I think a dog would
make me feel less
alone when I’m alone.
am I saying it completely
correct, am I complaining?
it starts with one move
I need to make, but
I don’t feel comfortable
saying I know what that is.
we feel the same, we speak
of it similarly when we’re
I’m getting my wisdom teeth
pulled and it will be okay
because everyone says so
and I am not different.
I have nothing I
enjoy to enjoy.
I have forgotten how
to dress myself and this isn’t
so important but I think of it
and wish it were easier.
I would love to move somewhere else.
I’m not a mother
the way I want to be
I don’t know how to be.
as much as I want out,
having it as an option
in front of me
made me want to cry.
make sure I write about
how every day feels the same.
I think I caught the
scent of summer on the
stairs of my apartment
it nearly killed me.
small, so small it’s someones everything, it is the supreme.

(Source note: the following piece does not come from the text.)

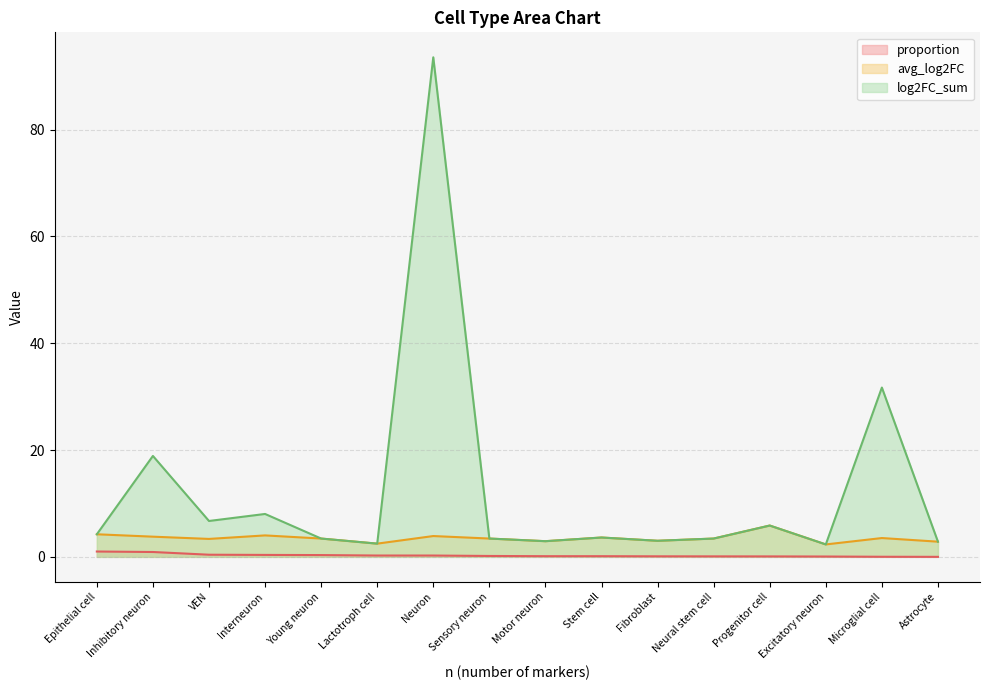

What is the difference between the second highest and minimum values in the avg_log2FC series?

1.9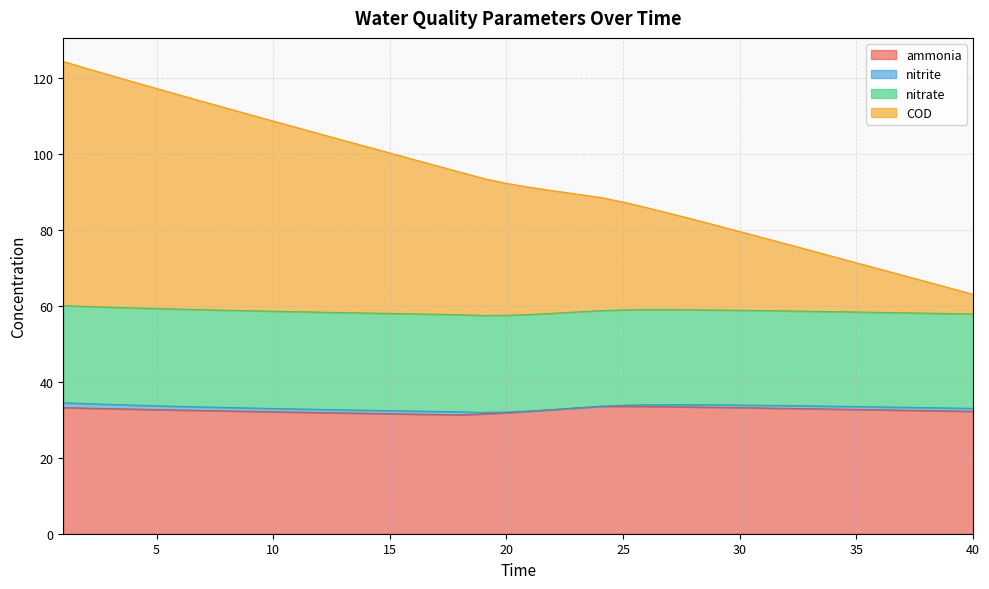

The value of ammonia at 8 is 46.7. True or false?

False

it is the shock – wasn’t this bigger? didn’t other people know
about this before? and now it’s a plant in the office, a nerve
on the top of the foot, a blotch on the skin that can take a
life away. a permanent, bolted down memory box in the
attic, the only thing you would try to take in case of a fire,
fingers gripping for it to be inside. intestines move over in a
square shape to take on the pregnancy of the absolutely small-
est of things. the only reason I want me. the only everything mine.
the wind told me not to taste so good
so the crickets won’t come.
the sun told me not to look so sick
don’t say you have no one.
the bug whispered you’re not what I’m after.
& bird told me it’s willing to fight every day.
the train beyond told me its okay to scream.
& cloud told me to take a deep breath
the wind carried me deep into the oil of the ground.
& I traced my fingers over who I had always been.
a puff of air on a neck, a bone in flight,
a wavelength in the distance.
crawling, frightened of the starving,
moving on the crests of electricity.
to be here right now – sweet & pale.
to swat away that bug – a piece of my soul.